Hyper-personalization helps businesses:
- Identify user intent and provide the right content at the right time.
- Dynamically adjust landing pages to highlight relevant case studies, pricing, or product demos.
- Reduce decision-making time by offering tailored recommendations based on user behavior.
With this approach, B2B companies can turn website visitors into leads faster and create a smoother buying journey.
Retail & franchises: driving local engagement
Retailers and franchises can use geo-contextual personalization to tailor experiences for local customers. By analyzing location, browsing patterns, and regional trends, businesses can show:
- Promotions that match seasonal demand and local events.
- Product recommendations based on regional buying trends.
- Location-based offers that make marketing campaigns more effective.
This real-time personalization helps franchises stay competitive and relevant, ensuring customers see offers that matter to them.
Hospitality & travel: customizing experiences for every traveler
The travel industry depends on personalization, and hyper-personalization makes it even better. AI can adjust recommendations based on real-time user behavior, ensuring that travelers see content relevant to their trip planning stage.
For example, businesses can:
- Show different content to users booking a last-minute flight vs. planning months in advance.
- Offer personalized travel itineraries and dynamic booking options based on user preferences.
- Use AI-powered chatbots to guide travelers through their planning process.
This creates a seamless booking experience and increases the chances of repeat customers.
Healthcare & Wellness: Delivering Personalized Support
Hyper-personalization in healthcare allows businesses to offer relevant health and wellness recommendations while keeping user data private. Instead of relying only on past interactions, AI can predict emerging needs and suggest solutions proactively.
Wellness brands can:
- Provide personalized health programs, fitness plans, and mental wellness resources.
- Offer interactive self-assessments to guide users to the right services.

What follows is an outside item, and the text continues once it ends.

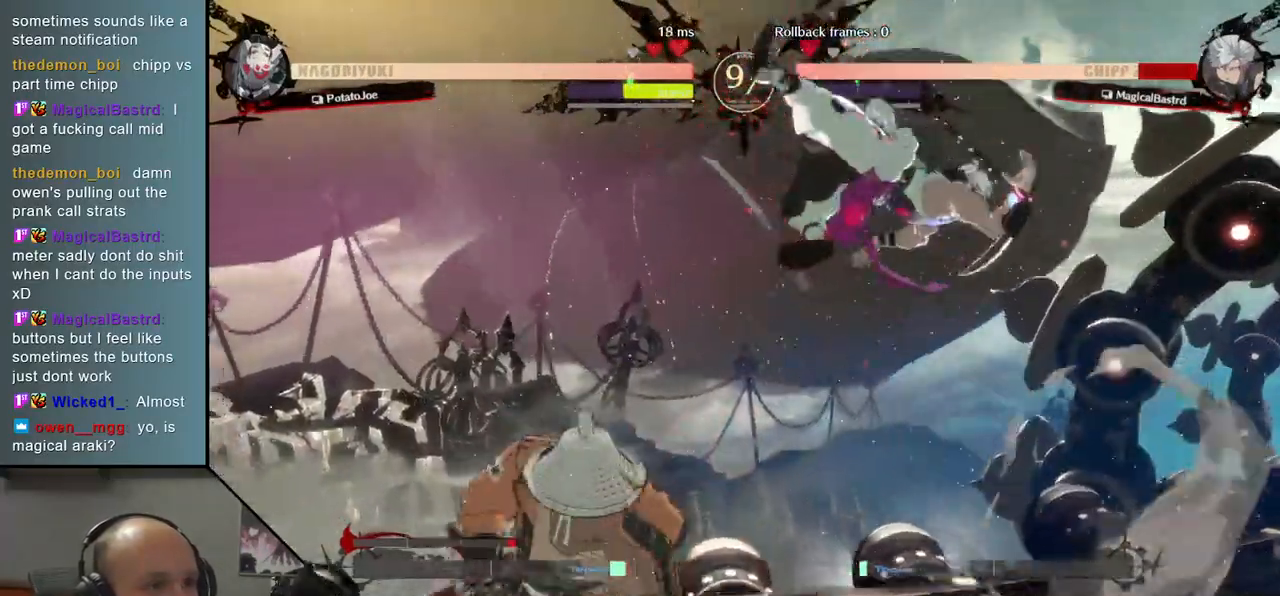
{"buttons": [], "left_stick": "center", "events": [[50, "TRIANGLE", "down"], [133, "TRIANGLE", "up"]]}
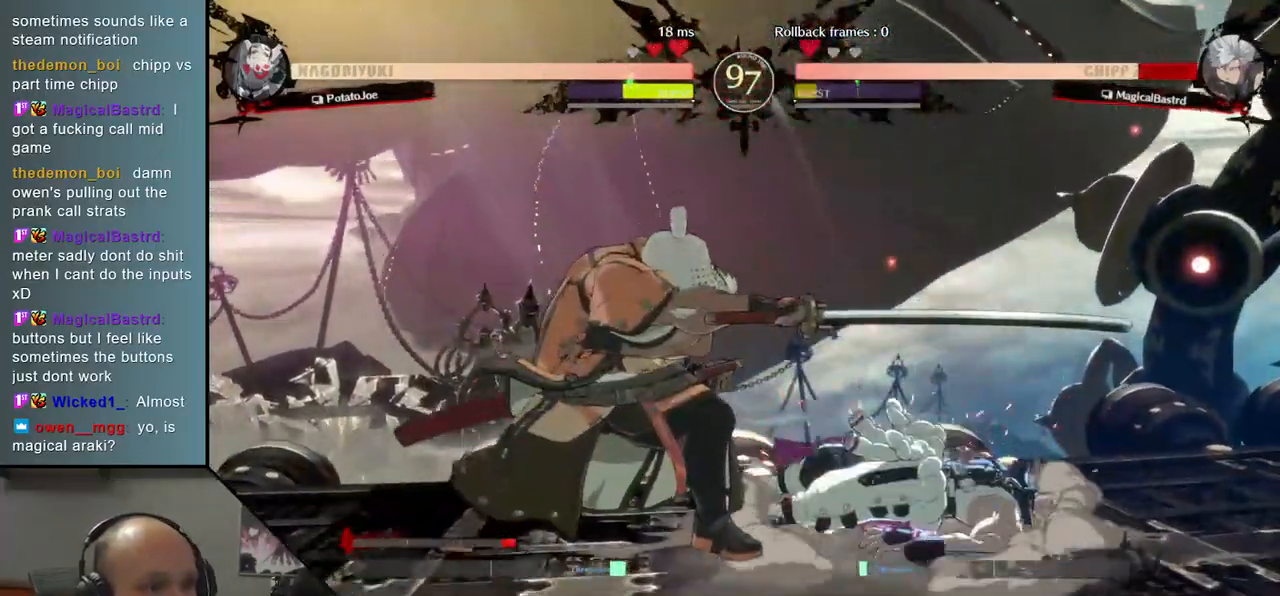
{"buttons": [], "left_stick": "center", "events": []}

- Use behavioral data to suggest relevant health content without storing personal details.
By combining personalization with privacy, healthcare businesses can boost user trust and engagement.
AI, privacy, and ethical considerations
Hyper-personalization has huge benefits, but it also raises concerns about privacy and ethical data use. Users want personalized experiences, but they also want to control how their data is used. Core dna ensures AI-powered personalization respects privacy without invading personal space.
Hyperpersonalization is powerful, but privacy must come first. Core dna’s approach prioritizes anonymity while still delivering rich, tailored experiences.
Unlike traditional tracking, Core dna does not follow individuals. Instead, AI analyzes patterns and trends to enhance the experience without invading privacy.
Privacy-preserving personalization: Patterns, not people
Core dna focuses on behavior patterns, not individual tracking. Instead of collecting personal details, our AI models analyze trends and engagement habits. This allows businesses to deliver relevant experiences without compromising user privacy.
To ensure ethical personalization, Core dna follows these principles:
- Consent-driven data collection – Users should know what data is being used and why.
- Anonymized insights – AI detects patterns across users, rather than tracking individuals.
- Transparent decision-making – Users remain informed and in control of their experiences.
Building Trust Through Ethical AI Practices
Good personalization builds trust—but when it feels invasive, engagement drops. Users enjoy relevant, timely content, but businesses must ensure it never crosses the line into manipulation.
Core dna, in collaboration with Latrobe University, is researching the fine balance between personalization and privacy. Our goal is to make AI smarter and more ethical, so users feel helped, not watched.
By prioritizing privacy, transparency, and user control, businesses can deliver personalization that feels helpful—not intrusive.